Exercise prompt
Make an exact copy of the data below, leaving out every picture.

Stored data
--- START ---

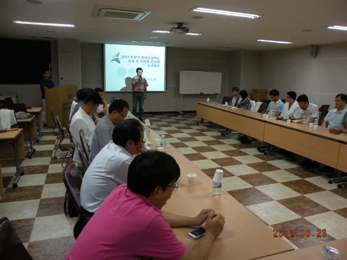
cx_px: 174
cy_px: 130
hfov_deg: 65.3
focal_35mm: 27
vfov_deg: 51.4
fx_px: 271
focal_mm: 4.7
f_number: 2.8
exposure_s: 1/59.8
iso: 170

--- END ---

Task result
cx_px: 174
cy_px: 130
hfov_deg: 65.3
focal_35mm: 27
vfov_deg: 51.4
fx_px: 271
focal_mm: 4.7
f_number: 2.8
exposure_s: 1/59.8
iso: 170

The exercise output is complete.